Save the Children International (SCI) has lamented that available data shows global vaccination rates have dropped to levels not seen in a decade, with 3.5 million fewer children receiving vaccines in 2020 compared to 2019.
According to a press statement released on Monday, April 25, by the charity organisation to commemorate World Immunisation Week, the COVID-19 pandemic contributed to the disruption of immunisation services, leaving millions of children at greater risk of missing out on critical vaccinations against diseases like measles, mumps, whooping cough, pneumonia, and poliomyelitis.
SCI believes that immunisation saves millions of lives and it is recognised as one of the world’s most successful health interventions as it prevents diseases, disabilities, and deaths from vaccine-preventable diseases (VPDs).

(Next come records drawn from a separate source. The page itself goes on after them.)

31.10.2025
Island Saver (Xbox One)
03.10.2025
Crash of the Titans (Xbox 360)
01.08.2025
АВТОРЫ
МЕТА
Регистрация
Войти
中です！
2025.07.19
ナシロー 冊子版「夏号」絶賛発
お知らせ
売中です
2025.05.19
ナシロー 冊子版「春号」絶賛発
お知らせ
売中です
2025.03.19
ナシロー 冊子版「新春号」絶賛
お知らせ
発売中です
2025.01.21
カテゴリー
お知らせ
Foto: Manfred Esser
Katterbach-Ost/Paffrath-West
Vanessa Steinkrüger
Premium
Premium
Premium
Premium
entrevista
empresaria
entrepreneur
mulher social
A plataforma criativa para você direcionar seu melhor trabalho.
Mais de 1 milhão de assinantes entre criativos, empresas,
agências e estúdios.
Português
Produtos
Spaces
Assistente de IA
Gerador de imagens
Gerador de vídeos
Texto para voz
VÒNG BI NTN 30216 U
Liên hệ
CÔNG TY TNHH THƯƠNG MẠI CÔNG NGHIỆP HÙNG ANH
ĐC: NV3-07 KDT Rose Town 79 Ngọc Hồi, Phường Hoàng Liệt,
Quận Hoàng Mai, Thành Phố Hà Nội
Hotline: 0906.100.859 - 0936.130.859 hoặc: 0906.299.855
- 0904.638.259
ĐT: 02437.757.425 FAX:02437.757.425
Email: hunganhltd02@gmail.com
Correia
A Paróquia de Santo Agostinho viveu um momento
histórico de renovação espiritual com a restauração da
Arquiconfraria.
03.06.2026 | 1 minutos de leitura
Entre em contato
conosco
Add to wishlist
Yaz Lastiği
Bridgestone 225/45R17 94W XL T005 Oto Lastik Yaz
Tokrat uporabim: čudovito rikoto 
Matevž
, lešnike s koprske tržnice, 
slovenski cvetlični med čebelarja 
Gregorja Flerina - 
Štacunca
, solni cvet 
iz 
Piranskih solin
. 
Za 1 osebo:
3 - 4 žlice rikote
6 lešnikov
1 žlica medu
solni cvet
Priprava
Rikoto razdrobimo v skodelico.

Amanuel Mamo, Director of Advocacy, Campaigns, Communication and Media, SCI Nigeria, called upon the government to scale-up vaccines for preventable diseases.
“We urge the Government of Nigeria to support an increase in domestic investment in the health sector to meet the 15 per cent target of the Abuja Declaration and ensure that health spending improves child health services.”
Mamo said services should include removing user fees, reducing non-financial barriers to accessing care, and prioritising primary health services, among others. “Focusing on zero-dose children is particularly important because those who are reached with the first vaccine are highly likely to also receive remaining dosages,” he added.
World Immunisation Week
World Immunisation week is celebrated in the last week of April annually, and aims to highlight the collective action needed, and to promote the use of vaccines to protect people of all ages against disease.
Mamo explained that, “this week provides us an opportunity to increase public awareness about the importance of every person’s need and rights, including that of children, girls, women and people with disabilities, to be protected from vaccine-preventable diseases.”
According to a report, seven out of 10 children are not fully vaccinated in Nigeria with some receiving as low as one. According to the Nigerian Demographic and Health Survey 2018, 19 per cent of children aged 12 – 23 months were not vaccinated at all.
While the SCI has mentioned the advent of COVID-19 as a contributing factor, in Nigeria, the reasons are more complex as things such as health services quality, equal distribution of vaccines, and overall lack of awareness hindered the full vaccination of children.
Recently, over a million children in Ghana, Kenya, and Malawi have reportedly received one or more doses of the world’s first malaria vaccine through a pilot intervention backed by the World Health Organisation (WHO).
However, Nigeria, which accounts for 27 per cent of malaria cases globally, has been left out of this intervention due to lack of proper health systems.